The modern enterprise attack surface doesn’t just include resources within a ring-fenced network, but in all apps and services, traversing through the cloud and networks’ edge. That includes email, too.

Today, email and brand protection provider Red Sift announced it has acquired attack surface management (ASM) provider, Hardenize, after Red Sift raised $54 million in series B funding earlier this year in an attempt to include email under the banner of the attack surface.

As a solution, the Red Sift Platform provides inbound and outbound email protection, blocking email impersonation attacks, while enabling users to take down lookalike domains, and with Hardenize’s technology, to control risks targeting other internet-facing assets.

The acquisition will enable Red Sift to enhance its existing email security solutions, not just protecting an organization’s email environment, but also expanding to protect the wider assets and infrastructure, to help organizations understand their critical attack surface. 

Bringing email under the banner of attack surface management

Red Sift’s acquisition highlights that the attack surface continues to grow, to the point where siloed and disjointed security tools aren’t enough to protect modern enterprises from threat actors.

This appears to be something that enterprises are well aware of, with research showing that external attack surface management is the number one investment priority for large enterprises in 2022.

When considering that 7 in 10 organizations have been compromised via an unknown, unmanaged, or poorly managed internet-facing asset in the past year, it’s clear that protecting internet-facing assets is a pain point for many companies.

“This move gives us the capability to do more for cybersecurity than we ever have before, elevating the breed of solution available to enterprise businesses for full attack surface management and resilience,” said Red Sift founder and CEO, Rahul Powar. 

By acquiring Hardenize, Red Sift is attempting to bring email security under the banner of attack surface management. It’s an approach that Powar believes will enable “enterprise customers to see their full attack surface, solve the issues at hand, and secure their valuable assets in an ever-evolving threat continuum.” 

The attack surface management market 

The attack surface management market falls loosely within the broader purview of the security and vulnerability management market, which researchers valued at $13.8 billion in 2021, and anticipate will reach $18.7 billion by 2026, as more organizations look to eliminate potential entry points into their environments. 

Out of the attack surface management vendors making waves, one of the most significant is Randori, which was acquired by IBM earlier this year for an undisclosed amount. 

Randori’s platform is cloud based and automatically begins identifying assets like services, IPs, domains, networks and hostnames, and provides security teams with an accurate risk assessment. 

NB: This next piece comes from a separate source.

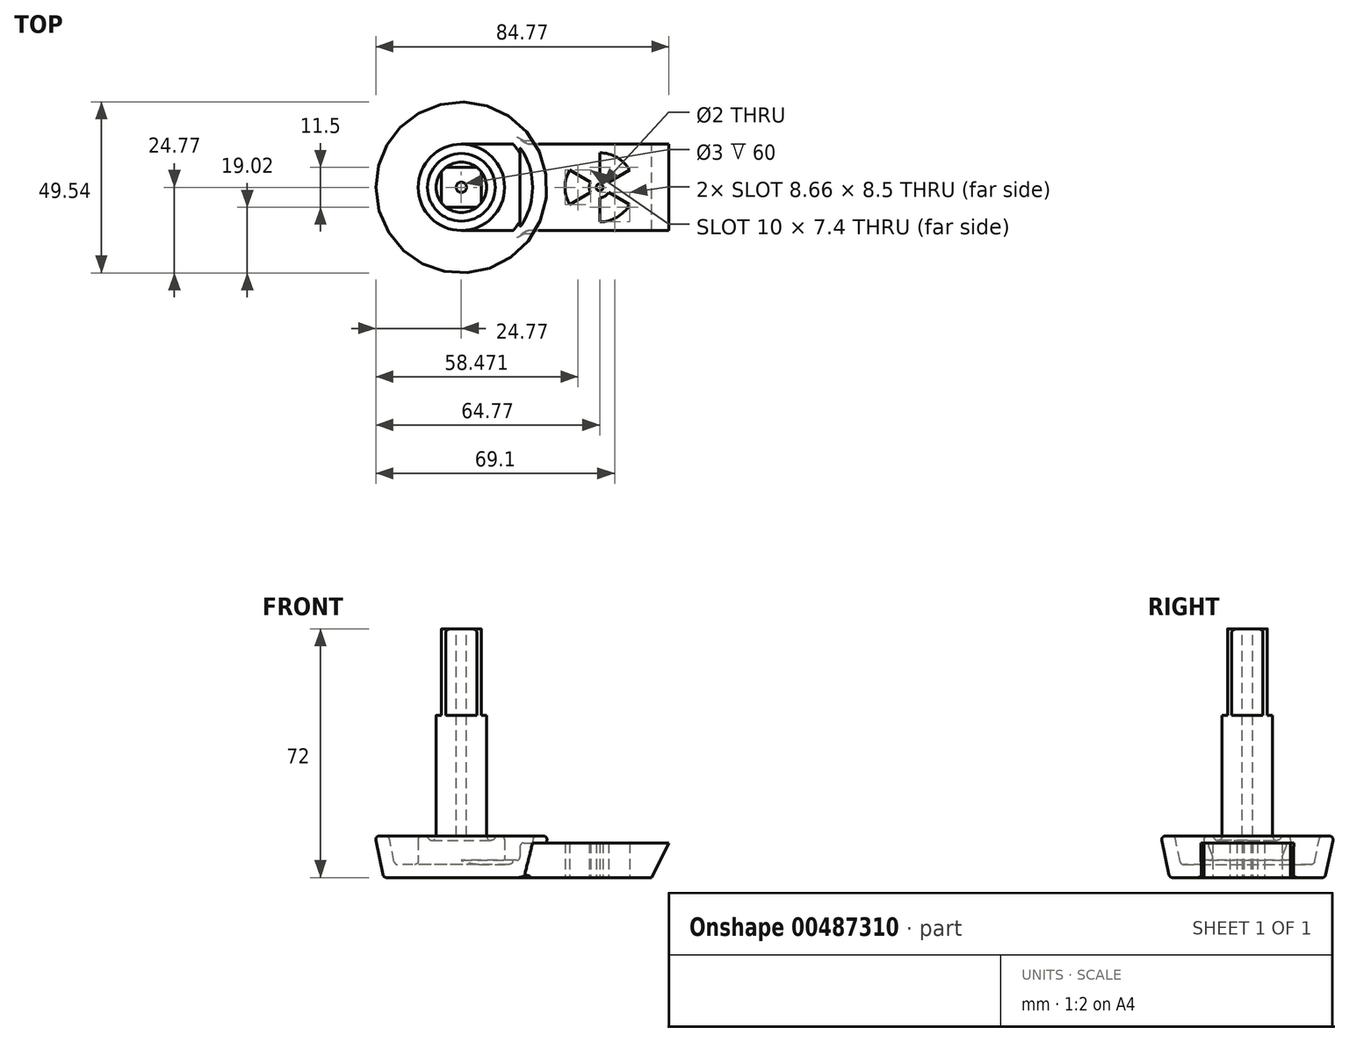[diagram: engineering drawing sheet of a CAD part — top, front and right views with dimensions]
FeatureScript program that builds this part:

Another key player in the market is CyCognito, which raised $100M in series C funding in December 2021. CyCognito’s platform can automatically discover assets while offering contextualized risk mapping so that users can accurately understand their environment’s risk posture. 

The key differentiator between Red Sift and these competitors is that it now adds email to the external attack surface. 

“We believe the market has missed an opportunity to include one of the greatest attack vectors there is — email — into its traditional definition of ASM. By acquiring Hardenize and incorporating their ASM capabilities into our existing email- and domain-security focused platform, we have an opportunity to start a new conversation,” Powar said.